Tetracycline and beta-lactam antimicrobials are also used to treat intestinal infections but they are not generally recommended for treating Campylobacter infections [14–17]. Gentamycin, however, shows potent in vitro activity and may be considered as an alternative treatment. C. jejuni is naturally transformable, making the acquisition of antibiotic resistant genes from other organisms likely [13]. The genetic determinants of antibiotic resistance in C. jejuni, which are chromosomally or plasmid encoded, comprise both endogenous and acquired genes [13]. In general, the different antibiotic resistance mechanisms can be summarised as follows: modification of the antimicrobial target and/or its expression (e.g., DNA gyrase mutations), inability of the antibiotic to reach its target (e.g., upregulated expression of the major outer membrane protein), antibiotic efflux (e.g., multidrug efflux pumps such as CmeABC) and modification or inactivation of the antibiotic (e.g., beta-lactam production) [13]. The different mechanisms involved in antibiotic resistance in C. jejuni are often synergic. Trends in antimicrobial resistance (AMR) have shown a clear correlation related to the use of antibiotics in the animal production industry, and antibiotic-resistant Campylobacter strains have been isolated from humans [17]. Some studies have supported the hypothesis that resistance patterns in poultry could be used as predictors of human resistance patterns, particularly for fluoroquinolones [18, 19]. The increment of resistant strains to commonly used antibiotics in campylobacteriosis makes it necessary the research a more reliable methods in order to investigate antimicrobial susceptibility as well as alternatives therapies [16].

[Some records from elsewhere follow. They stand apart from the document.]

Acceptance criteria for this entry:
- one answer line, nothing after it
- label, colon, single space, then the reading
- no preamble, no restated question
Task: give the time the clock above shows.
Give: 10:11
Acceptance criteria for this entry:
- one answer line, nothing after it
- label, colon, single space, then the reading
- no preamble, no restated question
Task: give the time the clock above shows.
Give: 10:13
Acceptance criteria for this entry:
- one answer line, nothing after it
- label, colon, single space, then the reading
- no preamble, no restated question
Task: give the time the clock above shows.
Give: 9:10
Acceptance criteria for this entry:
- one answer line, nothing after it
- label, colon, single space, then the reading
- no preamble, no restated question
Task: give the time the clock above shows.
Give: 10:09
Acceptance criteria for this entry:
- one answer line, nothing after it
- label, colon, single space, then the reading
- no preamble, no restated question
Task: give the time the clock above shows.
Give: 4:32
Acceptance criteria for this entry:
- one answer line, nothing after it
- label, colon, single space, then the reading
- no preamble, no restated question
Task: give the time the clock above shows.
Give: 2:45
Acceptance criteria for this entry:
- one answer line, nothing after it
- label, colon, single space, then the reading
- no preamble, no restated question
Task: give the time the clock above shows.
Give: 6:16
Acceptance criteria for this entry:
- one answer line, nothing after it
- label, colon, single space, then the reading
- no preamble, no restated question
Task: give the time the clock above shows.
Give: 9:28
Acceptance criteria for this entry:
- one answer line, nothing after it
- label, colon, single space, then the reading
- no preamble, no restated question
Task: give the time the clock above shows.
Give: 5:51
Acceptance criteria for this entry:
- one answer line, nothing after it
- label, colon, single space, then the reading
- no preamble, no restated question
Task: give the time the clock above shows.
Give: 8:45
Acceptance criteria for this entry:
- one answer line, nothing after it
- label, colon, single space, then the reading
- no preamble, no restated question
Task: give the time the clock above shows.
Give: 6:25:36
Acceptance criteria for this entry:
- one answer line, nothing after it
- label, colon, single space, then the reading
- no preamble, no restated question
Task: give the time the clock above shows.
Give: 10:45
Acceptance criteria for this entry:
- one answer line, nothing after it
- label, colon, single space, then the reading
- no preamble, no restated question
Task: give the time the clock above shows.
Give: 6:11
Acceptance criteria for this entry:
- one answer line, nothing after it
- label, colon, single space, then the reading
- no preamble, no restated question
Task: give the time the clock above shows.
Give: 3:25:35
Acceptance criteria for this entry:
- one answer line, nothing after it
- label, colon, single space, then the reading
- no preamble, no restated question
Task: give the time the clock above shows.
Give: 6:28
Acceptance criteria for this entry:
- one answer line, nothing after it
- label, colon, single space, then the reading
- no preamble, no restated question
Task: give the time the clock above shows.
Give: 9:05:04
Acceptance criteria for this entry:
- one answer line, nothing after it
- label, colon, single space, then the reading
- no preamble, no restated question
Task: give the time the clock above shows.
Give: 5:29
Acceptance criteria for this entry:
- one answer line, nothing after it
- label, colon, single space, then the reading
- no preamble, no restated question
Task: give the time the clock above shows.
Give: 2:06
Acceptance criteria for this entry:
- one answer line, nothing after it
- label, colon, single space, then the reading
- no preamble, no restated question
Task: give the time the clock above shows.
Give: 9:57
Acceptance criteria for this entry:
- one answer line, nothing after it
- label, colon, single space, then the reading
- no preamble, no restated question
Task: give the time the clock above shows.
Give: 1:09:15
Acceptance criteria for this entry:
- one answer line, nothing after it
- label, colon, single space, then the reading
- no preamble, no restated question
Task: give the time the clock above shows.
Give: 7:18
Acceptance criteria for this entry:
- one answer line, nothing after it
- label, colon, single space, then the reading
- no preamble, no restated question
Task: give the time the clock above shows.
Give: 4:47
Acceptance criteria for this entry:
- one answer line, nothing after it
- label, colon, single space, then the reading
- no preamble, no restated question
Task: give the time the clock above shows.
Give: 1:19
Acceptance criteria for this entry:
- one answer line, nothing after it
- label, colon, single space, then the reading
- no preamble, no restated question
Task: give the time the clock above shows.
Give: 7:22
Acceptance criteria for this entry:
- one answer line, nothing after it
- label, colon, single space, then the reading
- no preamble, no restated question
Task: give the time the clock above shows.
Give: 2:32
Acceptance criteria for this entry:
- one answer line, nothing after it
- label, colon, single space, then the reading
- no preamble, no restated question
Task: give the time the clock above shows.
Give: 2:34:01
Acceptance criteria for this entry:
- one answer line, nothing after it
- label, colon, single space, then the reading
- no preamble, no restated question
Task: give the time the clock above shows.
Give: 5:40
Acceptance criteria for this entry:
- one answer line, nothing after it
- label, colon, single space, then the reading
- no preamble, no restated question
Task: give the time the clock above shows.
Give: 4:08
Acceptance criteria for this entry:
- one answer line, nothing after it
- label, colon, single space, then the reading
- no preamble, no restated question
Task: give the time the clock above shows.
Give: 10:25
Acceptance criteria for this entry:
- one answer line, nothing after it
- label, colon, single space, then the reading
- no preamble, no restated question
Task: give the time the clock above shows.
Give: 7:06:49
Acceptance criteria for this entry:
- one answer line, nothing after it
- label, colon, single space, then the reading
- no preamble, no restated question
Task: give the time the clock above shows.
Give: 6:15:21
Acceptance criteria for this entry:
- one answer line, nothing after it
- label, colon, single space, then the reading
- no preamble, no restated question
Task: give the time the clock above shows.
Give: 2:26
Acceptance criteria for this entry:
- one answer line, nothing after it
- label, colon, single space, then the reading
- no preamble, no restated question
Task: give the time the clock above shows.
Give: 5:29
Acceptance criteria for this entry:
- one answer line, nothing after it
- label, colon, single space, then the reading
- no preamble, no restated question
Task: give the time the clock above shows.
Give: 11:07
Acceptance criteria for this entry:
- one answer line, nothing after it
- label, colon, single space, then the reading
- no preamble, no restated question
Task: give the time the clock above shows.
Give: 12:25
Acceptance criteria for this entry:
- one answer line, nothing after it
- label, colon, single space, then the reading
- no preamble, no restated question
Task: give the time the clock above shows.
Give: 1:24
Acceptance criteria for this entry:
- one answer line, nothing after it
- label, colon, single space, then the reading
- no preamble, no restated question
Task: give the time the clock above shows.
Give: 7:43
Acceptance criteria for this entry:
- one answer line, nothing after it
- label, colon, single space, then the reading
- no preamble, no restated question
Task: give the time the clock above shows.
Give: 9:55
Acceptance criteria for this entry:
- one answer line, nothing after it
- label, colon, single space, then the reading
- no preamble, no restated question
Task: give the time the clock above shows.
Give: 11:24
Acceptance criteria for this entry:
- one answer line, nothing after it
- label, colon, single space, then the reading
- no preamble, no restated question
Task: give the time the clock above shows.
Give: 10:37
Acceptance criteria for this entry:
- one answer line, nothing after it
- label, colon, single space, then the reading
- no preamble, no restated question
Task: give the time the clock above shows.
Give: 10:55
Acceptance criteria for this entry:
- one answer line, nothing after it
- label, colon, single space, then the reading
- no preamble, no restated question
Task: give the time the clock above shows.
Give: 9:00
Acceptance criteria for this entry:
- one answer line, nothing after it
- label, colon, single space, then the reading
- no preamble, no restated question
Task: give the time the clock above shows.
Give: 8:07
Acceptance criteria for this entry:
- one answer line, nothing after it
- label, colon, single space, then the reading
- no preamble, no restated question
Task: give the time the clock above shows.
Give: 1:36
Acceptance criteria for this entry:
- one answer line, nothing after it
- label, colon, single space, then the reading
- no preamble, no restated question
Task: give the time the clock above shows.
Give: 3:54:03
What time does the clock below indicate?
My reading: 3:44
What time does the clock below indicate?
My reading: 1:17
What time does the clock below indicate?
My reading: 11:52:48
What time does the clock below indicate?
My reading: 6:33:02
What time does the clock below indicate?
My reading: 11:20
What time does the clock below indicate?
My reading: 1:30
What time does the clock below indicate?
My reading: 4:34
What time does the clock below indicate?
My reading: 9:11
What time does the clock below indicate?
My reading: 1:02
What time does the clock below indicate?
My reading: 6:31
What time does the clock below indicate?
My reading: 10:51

These indications emphasizes the need for improved surveillance and data sharing, confirming the importance of rapid and reproducible methods predicting resistance phenotypes and defining resistance mechanism for surveillance diagnostics. The objectives of this study were to identify AMR genotypes in C. jejuni isolated from humans, poultry and birds from wild and urban environments, and to assess whether any correlations exist between phenotypic and genotypic resistance in the isolates.
Materials and methods
Sample selection and experimental design
Altogether, 644 C. jejuni strains from the collection at the National Reference Laboratory for Campylobacter (NRL, http://www.izs.it/IZS/Eccellenza/Centri_nazionali/LNR_-_Campylobacter) were selected for this study. The collection comprises 51 strains isolated from humans, 246 isolated from retail chicken meat, 280 strains isolated from broiler chickens and 67 wildlife strains isolated from birds living in wild and urban habitats. All the strains were isolated by different monitoring and surveillance plans. The human isolates were from acute campylobacteriosis cases collected in Italy during 2015–2017. The food-related isolates were obtained from a nationwide monitoring study during the one-year period from 2015–2016. The isolates from farmed animals, which came from another nationwide monitoring plan, represent 85% of the intensive broiler production facilities in Italy during the one year period from 2015–2016. The wildlife strains were isolated via passive surveillance monitoring by the Istituti Zooprofilattici Sperimenatali (IIZZSS) network during 2015–2017. The C. jejuni isolates from two greenfinches (Chloris chloris), one whitewagtail (Motacilla Alba), one owl (Asio otus) and two mallards (Anas platyrhynchos) represent birds from wild habitats. The remaining C. jejuni isolates collected from 47 pigeons (Columba livia), six magpies (Pica pica), six crows (Corvus frugilegus), one pheasant (Phasianus colchicus) and one starling (Sturnus vulgaris) represent birds from urban habitats.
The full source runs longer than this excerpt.